• Requirement:
Copy each line from the entries that the word "labels" appears in.

********

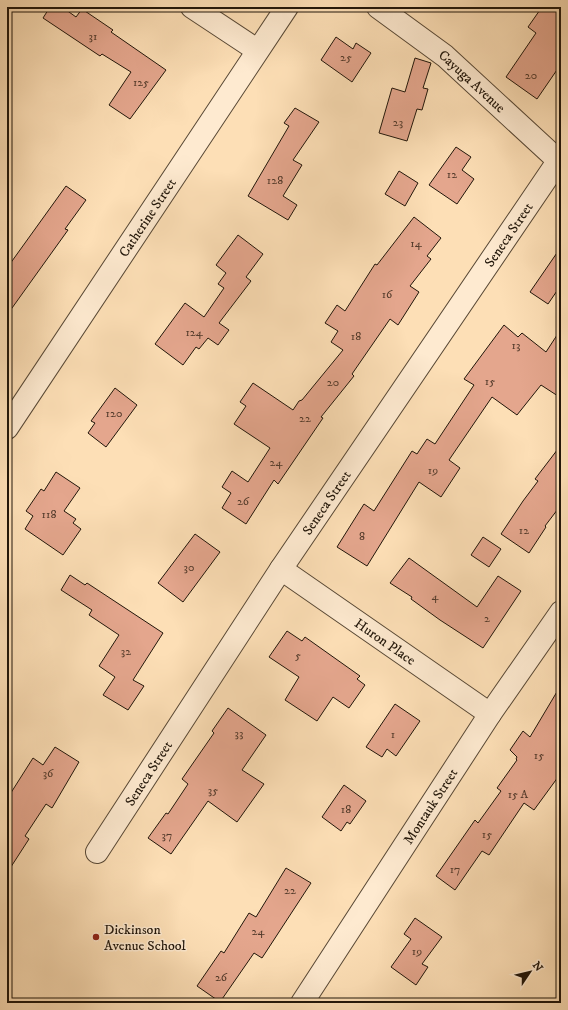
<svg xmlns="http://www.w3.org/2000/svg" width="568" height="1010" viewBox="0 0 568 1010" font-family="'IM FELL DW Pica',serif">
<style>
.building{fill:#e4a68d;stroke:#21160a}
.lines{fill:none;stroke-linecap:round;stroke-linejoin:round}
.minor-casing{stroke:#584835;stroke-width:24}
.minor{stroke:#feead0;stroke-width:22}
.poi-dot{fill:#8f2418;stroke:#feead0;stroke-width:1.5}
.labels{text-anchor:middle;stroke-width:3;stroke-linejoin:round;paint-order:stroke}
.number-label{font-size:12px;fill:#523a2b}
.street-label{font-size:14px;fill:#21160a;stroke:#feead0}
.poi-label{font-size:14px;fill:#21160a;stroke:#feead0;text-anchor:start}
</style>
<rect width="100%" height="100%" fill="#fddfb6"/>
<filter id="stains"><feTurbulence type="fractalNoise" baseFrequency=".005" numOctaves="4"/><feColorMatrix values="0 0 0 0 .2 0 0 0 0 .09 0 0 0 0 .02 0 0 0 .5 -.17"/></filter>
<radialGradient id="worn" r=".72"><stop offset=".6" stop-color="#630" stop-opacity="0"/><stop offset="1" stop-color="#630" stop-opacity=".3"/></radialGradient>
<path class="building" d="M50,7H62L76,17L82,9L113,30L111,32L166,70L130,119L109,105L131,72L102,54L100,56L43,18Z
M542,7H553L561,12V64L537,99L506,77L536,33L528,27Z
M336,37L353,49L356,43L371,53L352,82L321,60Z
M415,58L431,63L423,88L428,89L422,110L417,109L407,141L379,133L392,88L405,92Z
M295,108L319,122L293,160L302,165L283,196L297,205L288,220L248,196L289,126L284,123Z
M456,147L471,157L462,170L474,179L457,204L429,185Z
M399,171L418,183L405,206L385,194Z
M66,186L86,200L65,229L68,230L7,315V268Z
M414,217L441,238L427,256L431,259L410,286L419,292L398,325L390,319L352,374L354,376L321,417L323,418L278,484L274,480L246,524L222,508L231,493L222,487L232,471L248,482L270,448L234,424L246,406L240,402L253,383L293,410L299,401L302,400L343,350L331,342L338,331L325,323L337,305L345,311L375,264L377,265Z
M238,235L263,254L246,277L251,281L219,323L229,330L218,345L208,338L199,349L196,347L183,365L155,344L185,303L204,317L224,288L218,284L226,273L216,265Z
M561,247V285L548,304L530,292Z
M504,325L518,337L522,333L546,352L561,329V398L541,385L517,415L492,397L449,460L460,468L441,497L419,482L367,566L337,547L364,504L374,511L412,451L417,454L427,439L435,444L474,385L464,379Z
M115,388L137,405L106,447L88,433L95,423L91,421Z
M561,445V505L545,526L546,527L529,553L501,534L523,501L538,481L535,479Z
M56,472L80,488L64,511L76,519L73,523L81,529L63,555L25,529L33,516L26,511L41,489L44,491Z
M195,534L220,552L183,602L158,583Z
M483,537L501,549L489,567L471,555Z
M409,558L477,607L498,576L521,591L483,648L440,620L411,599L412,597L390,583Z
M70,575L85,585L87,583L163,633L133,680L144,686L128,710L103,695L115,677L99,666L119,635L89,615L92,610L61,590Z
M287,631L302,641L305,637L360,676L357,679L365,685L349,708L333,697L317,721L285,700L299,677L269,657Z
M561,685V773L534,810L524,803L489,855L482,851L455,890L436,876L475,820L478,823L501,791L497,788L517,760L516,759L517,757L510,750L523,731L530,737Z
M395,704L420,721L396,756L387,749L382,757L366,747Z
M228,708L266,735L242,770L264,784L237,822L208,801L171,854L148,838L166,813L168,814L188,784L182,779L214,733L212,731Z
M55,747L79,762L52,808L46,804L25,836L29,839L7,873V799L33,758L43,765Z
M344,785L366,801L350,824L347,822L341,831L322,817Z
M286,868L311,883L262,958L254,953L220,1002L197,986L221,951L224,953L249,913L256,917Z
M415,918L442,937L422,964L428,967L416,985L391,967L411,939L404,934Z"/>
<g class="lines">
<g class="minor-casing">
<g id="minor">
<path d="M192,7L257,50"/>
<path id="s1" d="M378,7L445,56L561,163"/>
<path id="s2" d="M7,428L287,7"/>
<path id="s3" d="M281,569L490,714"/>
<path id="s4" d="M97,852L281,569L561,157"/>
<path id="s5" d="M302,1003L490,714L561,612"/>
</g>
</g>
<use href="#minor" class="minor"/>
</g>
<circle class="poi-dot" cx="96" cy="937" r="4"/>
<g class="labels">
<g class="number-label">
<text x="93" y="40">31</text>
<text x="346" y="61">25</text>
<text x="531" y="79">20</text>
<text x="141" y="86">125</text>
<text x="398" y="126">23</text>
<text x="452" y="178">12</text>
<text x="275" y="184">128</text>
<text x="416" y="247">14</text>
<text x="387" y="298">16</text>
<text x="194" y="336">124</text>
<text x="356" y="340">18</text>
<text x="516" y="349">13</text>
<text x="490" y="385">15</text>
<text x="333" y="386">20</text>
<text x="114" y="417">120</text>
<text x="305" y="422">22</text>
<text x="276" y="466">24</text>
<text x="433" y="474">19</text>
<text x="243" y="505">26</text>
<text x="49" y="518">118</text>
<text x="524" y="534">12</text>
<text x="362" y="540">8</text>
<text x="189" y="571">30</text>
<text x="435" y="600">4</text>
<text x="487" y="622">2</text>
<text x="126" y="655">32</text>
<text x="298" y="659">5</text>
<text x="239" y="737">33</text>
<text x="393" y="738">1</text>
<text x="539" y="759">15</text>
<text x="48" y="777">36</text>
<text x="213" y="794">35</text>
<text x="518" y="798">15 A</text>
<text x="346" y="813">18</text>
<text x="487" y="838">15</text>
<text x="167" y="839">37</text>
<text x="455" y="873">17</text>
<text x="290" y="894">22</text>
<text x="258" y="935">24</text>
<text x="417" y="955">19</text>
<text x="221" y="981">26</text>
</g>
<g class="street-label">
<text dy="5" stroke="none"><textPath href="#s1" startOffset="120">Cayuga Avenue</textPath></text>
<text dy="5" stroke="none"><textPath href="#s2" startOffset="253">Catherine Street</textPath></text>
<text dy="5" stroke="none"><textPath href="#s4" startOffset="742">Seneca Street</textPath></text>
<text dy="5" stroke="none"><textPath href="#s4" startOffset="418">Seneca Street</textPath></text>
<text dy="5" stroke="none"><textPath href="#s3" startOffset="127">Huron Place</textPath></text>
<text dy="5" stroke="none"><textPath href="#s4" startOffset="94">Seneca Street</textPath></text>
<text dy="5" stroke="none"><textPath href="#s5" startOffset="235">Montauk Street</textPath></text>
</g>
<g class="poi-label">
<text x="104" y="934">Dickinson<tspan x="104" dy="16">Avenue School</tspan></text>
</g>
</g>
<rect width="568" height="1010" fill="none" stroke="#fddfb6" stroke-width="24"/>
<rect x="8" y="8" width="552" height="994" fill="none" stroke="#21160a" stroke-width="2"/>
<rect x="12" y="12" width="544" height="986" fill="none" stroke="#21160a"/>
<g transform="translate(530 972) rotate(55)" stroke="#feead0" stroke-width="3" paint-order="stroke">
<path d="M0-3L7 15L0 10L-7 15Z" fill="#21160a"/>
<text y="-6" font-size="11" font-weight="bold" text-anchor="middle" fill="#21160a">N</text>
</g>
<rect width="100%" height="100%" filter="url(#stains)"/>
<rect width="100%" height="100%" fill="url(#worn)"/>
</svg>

********

• Answer for this exercise:
.labels{text-anchor:middle;stroke-width:3;stroke-linejoin:round;paint-order:stroke}
<g class="labels">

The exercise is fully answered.